■ **EXTRACT PROVIDED**
Public vs. encrypted fields: Notice that owner, from, and to are plain Pubkey types. Arcium does not hide sender/recipient addresses by default—this is a design choice for compliance. The amount is what remains confidential.
The nonce field prevents replay attacks. Each operation increments the nonce, ensuring old transaction data cannot be resubmitted.
Encrypted Primitive Types
Arcis provides several encrypted primitive types:
| Type | Description | Operations |
|---|---|---|
EncryptedU64 | 64-bit unsigned integer | add, sub, mul, div, cmp |
EncryptedU128 | 128-bit unsigned integer | add, sub, mul, div, cmp |
EncryptedI64 | 64-bit signed integer | add, sub, mul, div, cmp |
EncryptedBool | Boolean value | and, or, not |
EncryptedBytes | Arbitrary byte array | equality only |
All arithmetic and comparison operations happen in the MPC domain—the MXE cluster computes results without any node seeing plaintext values.
Account Structures
Now define the Anchor accounts:
#[account]
pub struct VaultAccount {
/// The vault's encrypted balance
pub balance: PrivateBalance,
/// Bump seed for PDA derivation
pub bump: u8,
/// Is the vault initialized?

■ **EXERCISES**
1. According to the Arcium excerpt, what does the nonce field prevent?
2. Restate word for word the part of the Arcium excerpt from "Public vs. encrypted" up to and including "cannot be resubmitted.".
3. For each statement, say whether it agrees with the Arcium excerpt, and quote the words that decide it.
(a) Arcium hides sender and recipient addresses by default.
(b) EncryptedBool supports the operations and, or, and not.
(c) EncryptedI64 is a 128-bit signed integer.

■ **DATA BLOCK**
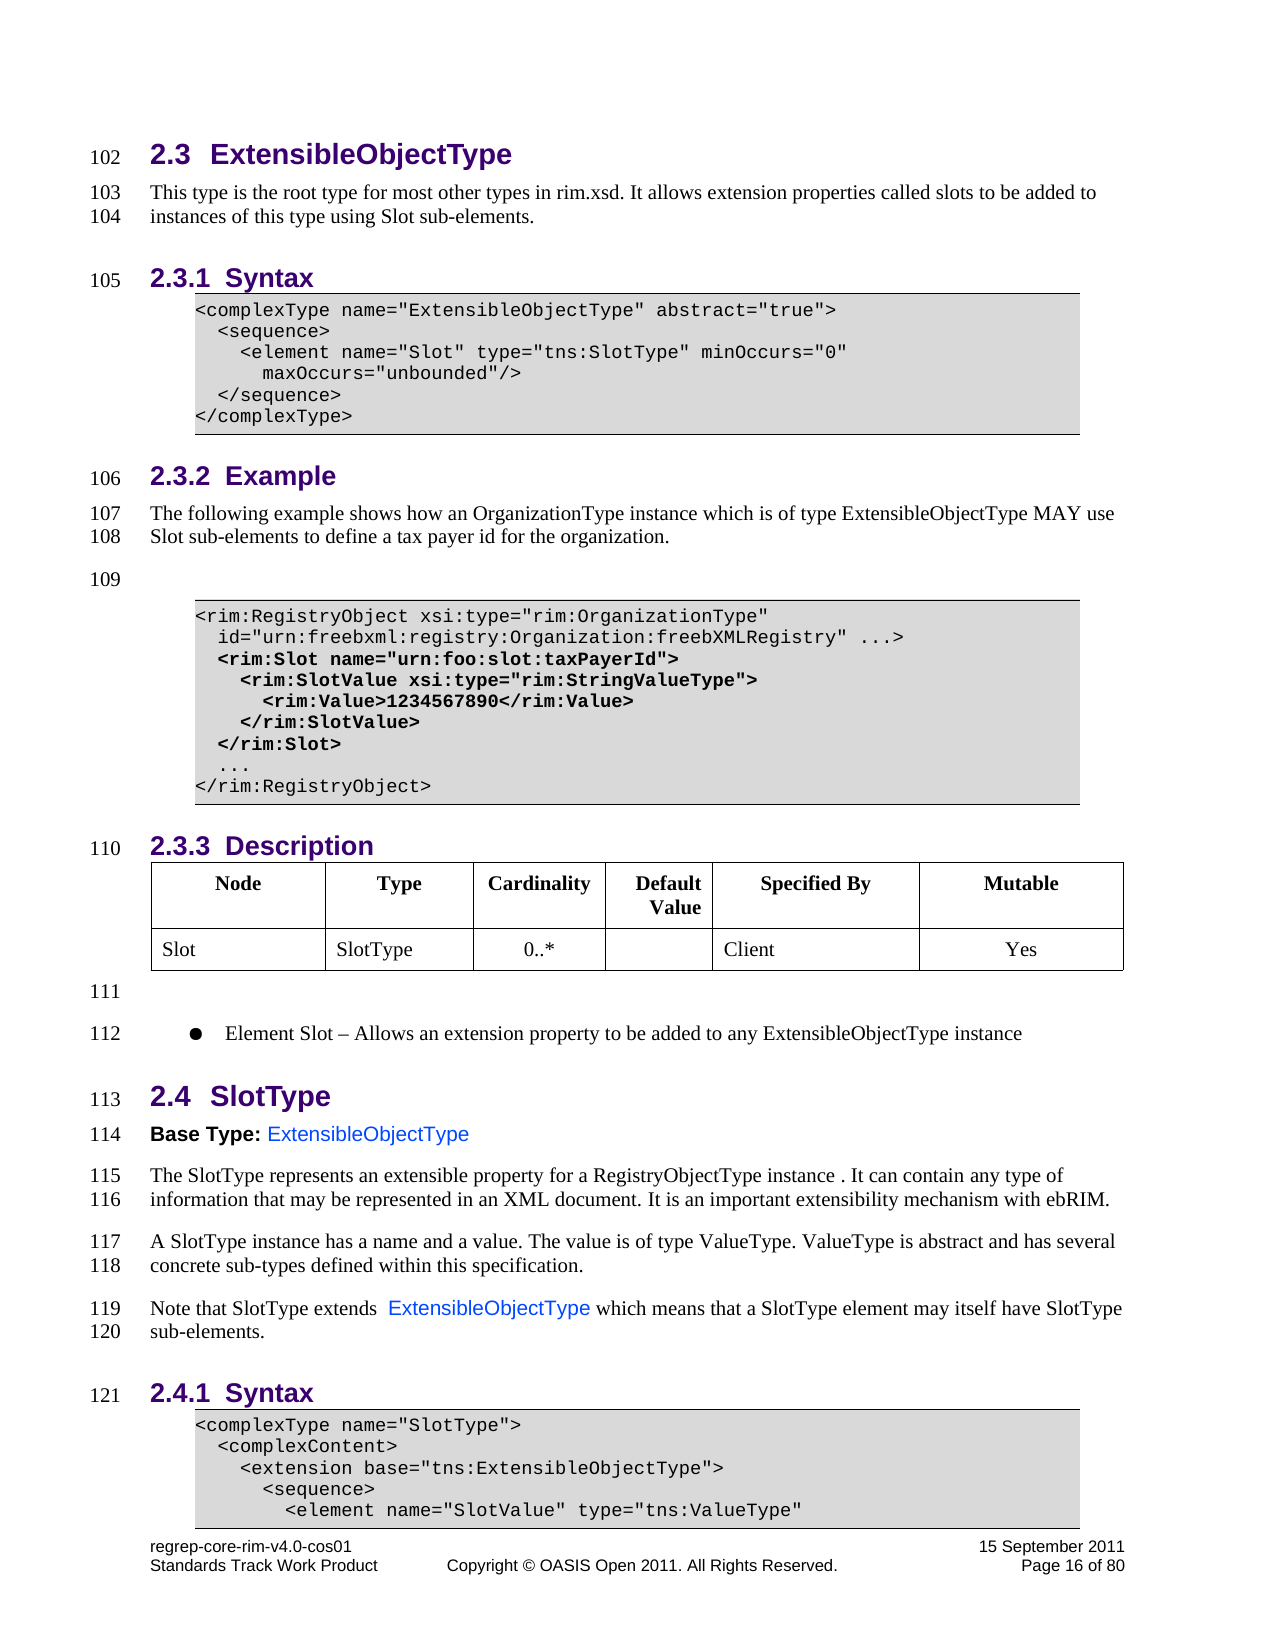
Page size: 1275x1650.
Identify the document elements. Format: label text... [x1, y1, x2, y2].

■ **TASK-BY-TASK OUTPUTS**
1. It prevents replay attacks.

2.
Public vs. encrypted fields: Notice that owner, from, and to are plain Pubkey types. Arcium does not hide sender/recipient addresses by default—this is a design choice for compliance. The amount is what remains confidential.
The nonce field prevents replay attacks. Each operation increments the nonce, ensuring old transaction data cannot be resubmitted.

3.
(a) No: "Arcium does not hide sender/recipient addresses by default"
(b) Yes: "EncryptedBool | Boolean value | and, or, not"
(c) No: "EncryptedI64 | 64-bit signed integer"